X Protocol Characteristics

Unlike the rest of the X Window System, the X protocol is independent of implementation and is used to transfer data between computers using the X System.

The X protocol is therefore the basis for the operation of X applications. It defines exactly the messages that can be exchanged between applications running X, and the meaning and expected result from each of these messages.

For example, if an X application wants to draw a window in a specific location of the screen, it has to send a request using the X protocol. The request will specific exactly what window is to be moved, as well as the new location for the window.

The X server will then receive the information using the X protocol. Based on the request parameters, the server will execute the requested command. This way, an application can be run on a remote computer, and the result of the graphical iterations will appear directly on the client screen.

If one is using X applications locally, even then there is are X servers and clients. They are just running on the same machine. Therefore, the X protocol is always present when an X application is running.
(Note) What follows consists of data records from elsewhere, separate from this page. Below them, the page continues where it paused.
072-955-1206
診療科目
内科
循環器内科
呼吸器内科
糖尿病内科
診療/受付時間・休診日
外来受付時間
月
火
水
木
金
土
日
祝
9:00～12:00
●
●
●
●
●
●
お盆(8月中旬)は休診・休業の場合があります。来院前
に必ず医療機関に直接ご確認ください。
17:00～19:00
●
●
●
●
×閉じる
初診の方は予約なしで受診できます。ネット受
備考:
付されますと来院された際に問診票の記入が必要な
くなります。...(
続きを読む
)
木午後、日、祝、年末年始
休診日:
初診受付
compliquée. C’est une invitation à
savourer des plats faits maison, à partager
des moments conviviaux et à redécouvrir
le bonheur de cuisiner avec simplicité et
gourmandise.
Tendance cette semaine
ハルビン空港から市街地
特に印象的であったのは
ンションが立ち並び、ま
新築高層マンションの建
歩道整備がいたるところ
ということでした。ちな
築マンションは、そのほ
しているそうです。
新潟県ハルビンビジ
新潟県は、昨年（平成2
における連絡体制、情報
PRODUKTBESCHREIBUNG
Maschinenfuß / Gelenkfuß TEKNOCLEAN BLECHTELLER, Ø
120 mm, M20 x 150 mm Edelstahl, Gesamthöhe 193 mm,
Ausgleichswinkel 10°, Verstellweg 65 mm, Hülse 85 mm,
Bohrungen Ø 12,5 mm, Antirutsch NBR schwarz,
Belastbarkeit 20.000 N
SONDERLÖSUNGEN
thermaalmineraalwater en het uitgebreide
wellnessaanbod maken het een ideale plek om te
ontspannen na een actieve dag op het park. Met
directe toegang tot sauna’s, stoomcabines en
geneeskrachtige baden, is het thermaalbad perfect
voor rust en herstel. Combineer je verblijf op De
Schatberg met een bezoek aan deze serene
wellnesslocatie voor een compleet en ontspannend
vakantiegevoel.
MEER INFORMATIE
It performance is fundamental for the operation of the system.

Most of the traditional events on UI programming are send as messages using the X protocol. For example, key presses, mouse clicks, and related events are all communicated between server and client using X protocol.
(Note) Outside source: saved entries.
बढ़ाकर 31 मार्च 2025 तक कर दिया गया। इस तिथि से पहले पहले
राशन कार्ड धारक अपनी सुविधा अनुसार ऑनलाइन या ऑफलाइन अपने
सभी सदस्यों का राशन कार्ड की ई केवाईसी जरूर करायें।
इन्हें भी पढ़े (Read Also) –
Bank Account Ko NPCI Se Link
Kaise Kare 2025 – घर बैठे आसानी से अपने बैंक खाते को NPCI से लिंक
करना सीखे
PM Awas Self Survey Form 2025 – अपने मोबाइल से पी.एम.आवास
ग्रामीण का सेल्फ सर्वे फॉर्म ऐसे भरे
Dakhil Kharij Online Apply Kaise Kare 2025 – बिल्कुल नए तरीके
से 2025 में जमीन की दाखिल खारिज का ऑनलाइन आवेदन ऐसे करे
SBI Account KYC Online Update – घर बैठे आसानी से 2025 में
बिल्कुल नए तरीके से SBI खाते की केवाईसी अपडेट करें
Finally, for application programmers, the X protocol defines the primitives that are available for the creation of higher level interfaces. The lower level of the X System is defined through the X core library.

The X library talks directly with the X protocol, and provides the most basic functionality for programmers, such as creating windows, moving windows, and drawing simple graphical shapes. Everything else in a graphical system is built from these simple operations.

The knowledge of the X protocol is not strictly required when writing applications in toolkits such as Gtk+ and Qt, but it is useful to have a basic understanding of how it works.